You’ll notice that modern country music doesn’t really make this list. That was a tough decision for me, partially because so much of what’s popular in country today pales in comparison to the classics. But I also wondered if even the best of modern country – the Zac Brown Bands and Chris Stapletons of the world – have endured long enough to warrant a spot on a list like this. We may think so later, but not yet. Here’s the list, and I hope you enjoy it.

12. “Country Boy (You Got Your Feet in L.A.)” — Glen Campbell (1975)

I’m going to get what might be the most controversial choice on the list over with now. “Country Boy” isn’t a provocative entry on this list because of the artist, because Glen Campbell belongs on any list of the best in country music.
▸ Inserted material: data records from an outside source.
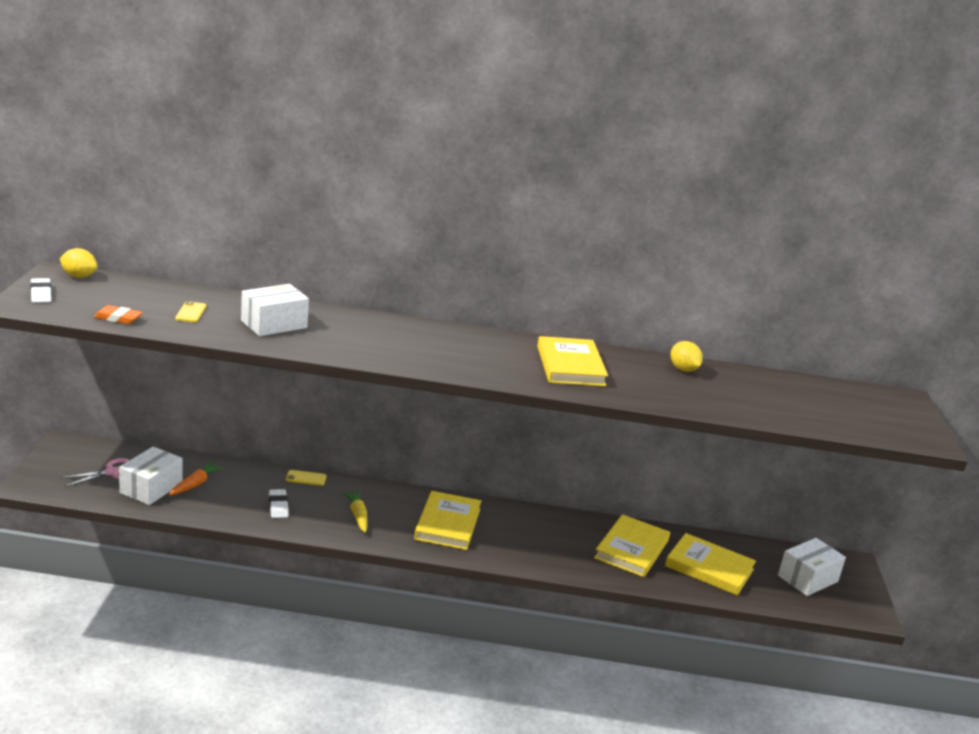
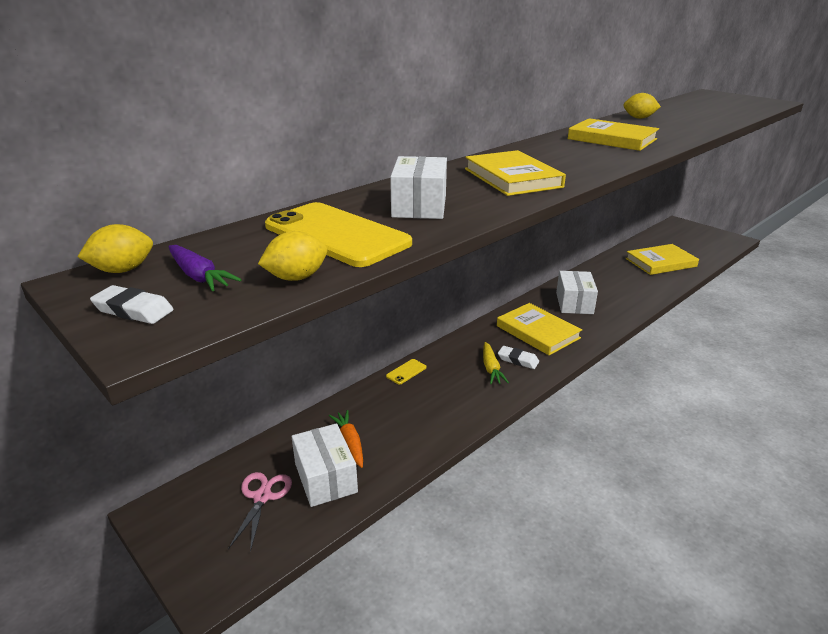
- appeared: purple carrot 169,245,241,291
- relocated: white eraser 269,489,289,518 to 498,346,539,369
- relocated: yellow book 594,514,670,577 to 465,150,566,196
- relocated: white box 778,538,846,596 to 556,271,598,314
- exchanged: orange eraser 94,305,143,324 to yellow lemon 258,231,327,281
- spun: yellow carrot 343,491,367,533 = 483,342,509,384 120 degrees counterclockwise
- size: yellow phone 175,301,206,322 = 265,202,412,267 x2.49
In fact, nobody embodied that sweet spot between country and pop/adult contemporary in the ‘60s and ‘70s quite like he did.

“Country Boy” might be a strange choice because Campbell had so many great songs – “Galveston,” “Gentle on My Mind,” and of course “Rhinestone Cowboy” come to mind. I chose “Country Boy (You Got Your Feet in L.A.)” because it embodies one of country music’s overriding themes: the choice between staying true to one’s country roots and giving in to the lure of modern urban life. Here, Campbell explores the tension of who he has always been versus the trappings of success, and the song sets the stage for so many other “fish out of water” songs that country music has to offer. Besides, it’s an irresistible tune!

11. “Ain’t That Lonely Yet” — Dwight Yoakam (1993)

Dwight Yoakam delivered an appealing injection of the Bakersfield sound, inspired by Buck Owens, into a stagnant country scene when he emerged in the mid-1980s. Nobody sounded like he did, and legions of fans took to the new old-fashioned style.